Tighter controls are placed on more sensitive personal data. At its extreme, arguably the most sensitive is biometric data. That is, uniquely identifying biological information such as fingerprints, iris scans and DNA.
While a request for such information in the course of usual business would undoubtedly be considered overzealous, the employer may be able to obtain it if a genuine business need arises. For instance, the employee may need to attend a high-security workplace which requires iris-recognition for entry. They may work in a forensic laboratory where a DNA sample is required, to rule out cross-contamination.
Genuine and Explicit Consent
The issue is generally one of obtaining the employee’s consent. However, this consent has to be both explicit and genuine, and jurisdictions have different procedures in place to make sure that this is the case.
Most European jurisdictions prohibit consent being obtained as a condition of hire. The EU Commission has ruled that if obtained in this way, it will be inadmissible due to the unequal bargaining positions of the employee and employer during the hiring process.
Of course, there’s always an exception. A French employer needs no consent from the employee to require biometric data as long as the due procedure has been followed.

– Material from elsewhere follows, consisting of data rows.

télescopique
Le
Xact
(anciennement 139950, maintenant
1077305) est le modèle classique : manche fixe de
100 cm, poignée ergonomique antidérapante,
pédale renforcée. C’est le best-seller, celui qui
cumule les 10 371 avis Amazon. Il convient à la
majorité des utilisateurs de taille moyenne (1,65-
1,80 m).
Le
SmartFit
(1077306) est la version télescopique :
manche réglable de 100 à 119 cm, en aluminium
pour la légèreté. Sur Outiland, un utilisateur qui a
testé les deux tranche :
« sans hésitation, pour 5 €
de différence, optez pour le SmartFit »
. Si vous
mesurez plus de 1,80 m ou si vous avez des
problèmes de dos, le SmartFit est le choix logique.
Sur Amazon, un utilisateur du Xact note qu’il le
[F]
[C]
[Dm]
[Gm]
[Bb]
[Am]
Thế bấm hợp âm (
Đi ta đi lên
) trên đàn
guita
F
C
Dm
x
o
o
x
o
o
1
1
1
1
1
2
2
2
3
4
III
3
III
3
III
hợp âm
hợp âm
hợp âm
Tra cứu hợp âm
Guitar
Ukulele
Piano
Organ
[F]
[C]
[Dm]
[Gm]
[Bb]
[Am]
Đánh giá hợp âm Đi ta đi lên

Strict Controls on Data Processing
Employers do not have free reign in regards to biometric data once the employee’s consent has been obtained, and there are a variety of protocols in place to prevent its misuse depending on jurisdiction.
Examples of some of the rules which can apply are:
- in Germany, employers must only collect data which is absolutely necessary for the task at hand, regardless of how wide the scope of the employee’s given consent;
- in the Netherlands, the storage of DNA data requires implementation of the highest security standards in the industry in order to prevent theft and other forms of data abuse; and
- in the UK, the data can only be held for a ‘reasonable time’. This can range from the duration of the employment contract to the length of a project with a relevant client, depending on the circumstances.

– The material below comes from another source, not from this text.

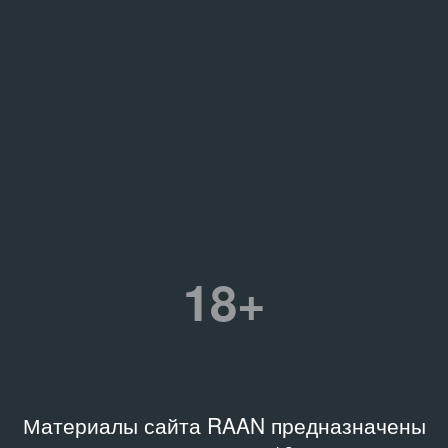
18+
Материалы сайта RAAN предназначены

The above list far from exhaustive, and a combination of these principles are applied in each jurisdiction.
In both the above iris-recognition and lab technician examples, transfer of the biometric data to a third party (such as a client) may be necessary. Before doing so, the employer must check whether the transferee has adequate measures in place to protect the employee’s data. Sometimes these privacy security measures need to be even more stringent than if the employer was the sole user.
The employer must be aware of data transfer protocols (particularly regarding transfers out of the EU) which can apply even if they are making intra-company or group transfers. For example, if an office within the European Economic Area is sending biometric data relating to one of their employee’s to the company’s head office or the office of a client outside the EEA, they must also ascertain whether the laws of the receiving country give adequate levels of protection to the employees data. If not, the data cannot be transferred. Countries may have arrangements such as the EU-US Safe Harbour Scheme in order to streamline this process.